--- Records for this task ---
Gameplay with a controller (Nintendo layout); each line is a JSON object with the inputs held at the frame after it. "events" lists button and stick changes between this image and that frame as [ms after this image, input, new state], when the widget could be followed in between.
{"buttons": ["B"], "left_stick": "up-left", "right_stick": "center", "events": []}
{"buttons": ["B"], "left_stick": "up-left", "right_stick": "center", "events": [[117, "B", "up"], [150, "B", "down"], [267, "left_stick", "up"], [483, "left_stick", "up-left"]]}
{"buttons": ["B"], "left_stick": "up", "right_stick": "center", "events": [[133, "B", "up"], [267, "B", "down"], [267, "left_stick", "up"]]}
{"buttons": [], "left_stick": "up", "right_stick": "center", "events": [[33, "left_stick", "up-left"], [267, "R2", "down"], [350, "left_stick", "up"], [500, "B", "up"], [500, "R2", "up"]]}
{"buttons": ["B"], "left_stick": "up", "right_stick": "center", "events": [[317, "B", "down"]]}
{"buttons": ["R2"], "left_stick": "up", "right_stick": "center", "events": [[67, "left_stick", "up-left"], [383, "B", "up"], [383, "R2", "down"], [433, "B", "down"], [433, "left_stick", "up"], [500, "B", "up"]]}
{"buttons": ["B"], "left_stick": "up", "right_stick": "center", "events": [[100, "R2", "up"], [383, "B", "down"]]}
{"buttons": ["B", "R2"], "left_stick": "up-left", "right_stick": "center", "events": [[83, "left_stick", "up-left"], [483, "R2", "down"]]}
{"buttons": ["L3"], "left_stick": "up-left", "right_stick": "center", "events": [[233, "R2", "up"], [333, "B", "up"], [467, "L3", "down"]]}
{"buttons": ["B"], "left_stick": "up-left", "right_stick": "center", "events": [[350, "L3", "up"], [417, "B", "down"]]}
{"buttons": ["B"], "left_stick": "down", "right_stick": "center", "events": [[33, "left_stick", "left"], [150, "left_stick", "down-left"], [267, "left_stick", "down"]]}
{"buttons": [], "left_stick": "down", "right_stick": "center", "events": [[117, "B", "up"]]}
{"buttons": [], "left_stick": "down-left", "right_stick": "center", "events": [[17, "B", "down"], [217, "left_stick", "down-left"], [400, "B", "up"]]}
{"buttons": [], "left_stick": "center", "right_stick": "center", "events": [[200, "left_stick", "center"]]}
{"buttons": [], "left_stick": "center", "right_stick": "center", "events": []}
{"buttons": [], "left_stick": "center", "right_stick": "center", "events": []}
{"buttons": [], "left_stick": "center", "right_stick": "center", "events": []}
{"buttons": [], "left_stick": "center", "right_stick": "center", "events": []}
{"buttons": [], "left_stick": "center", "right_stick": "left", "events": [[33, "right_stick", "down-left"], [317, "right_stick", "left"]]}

--- Work task ---
Your answer must be the full set of records above, reproduced exactly.

--- Completed exercise ---
Gameplay with a controller (Nintendo layout); each line is a JSON object with the inputs held at the frame after it. "events" lists button and stick changes between this image and that frame as [ms after this image, input, new state], when the widget could be followed in between.
{"buttons": ["B"], "left_stick": "up-left", "right_stick": "center", "events": []}
{"buttons": ["B"], "left_stick": "up-left", "right_stick": "center", "events": [[117, "B", "up"], [150, "B", "down"], [267, "left_stick", "up"], [483, "left_stick", "up-left"]]}
{"buttons": ["B"], "left_stick": "up", "right_stick": "center", "events": [[133, "B", "up"], [267, "B", "down"], [267, "left_stick", "up"]]}
{"buttons": [], "left_stick": "up", "right_stick": "center", "events": [[33, "left_stick", "up-left"], [267, "R2", "down"], [350, "left_stick", "up"], [500, "B", "up"], [500, "R2", "up"]]}
{"buttons": ["B"], "left_stick": "up", "right_stick": "center", "events": [[317, "B", "down"]]}
{"buttons": ["R2"], "left_stick": "up", "right_stick": "center", "events": [[67, "left_stick", "up-left"], [383, "B", "up"], [383, "R2", "down"], [433, "B", "down"], [433, "left_stick", "up"], [500, "B", "up"]]}
{"buttons": ["B"], "left_stick": "up", "right_stick": "center", "events": [[100, "R2", "up"], [383, "B", "down"]]}
{"buttons": ["B", "R2"], "left_stick": "up-left", "right_stick": "center", "events": [[83, "left_stick", "up-left"], [483, "R2", "down"]]}
{"buttons": ["L3"], "left_stick": "up-left", "right_stick": "center", "events": [[233, "R2", "up"], [333, "B", "up"], [467, "L3", "down"]]}
{"buttons": ["B"], "left_stick": "up-left", "right_stick": "center", "events": [[350, "L3", "up"], [417, "B", "down"]]}
{"buttons": ["B"], "left_stick": "down", "right_stick": "center", "events": [[33, "left_stick", "left"], [150, "left_stick", "down-left"], [267, "left_stick", "down"]]}
{"buttons": [], "left_stick": "down", "right_stick": "center", "events": [[117, "B", "up"]]}
{"buttons": [], "left_stick": "down-left", "right_stick": "center", "events": [[17, "B", "down"], [217, "left_stick", "down-left"], [400, "B", "up"]]}
{"buttons": [], "left_stick": "center", "right_stick": "center", "events": [[200, "left_stick", "center"]]}
{"buttons": [], "left_stick": "center", "right_stick": "center", "events": []}
{"buttons": [], "left_stick": "center", "right_stick": "center", "events": []}
{"buttons": [], "left_stick": "center", "right_stick": "center", "events": []}
{"buttons": [], "left_stick": "center", "right_stick": "center", "events": []}
{"buttons": [], "left_stick": "center", "right_stick": "left", "events": [[33, "right_stick", "down-left"], [317, "right_stick", "left"]]}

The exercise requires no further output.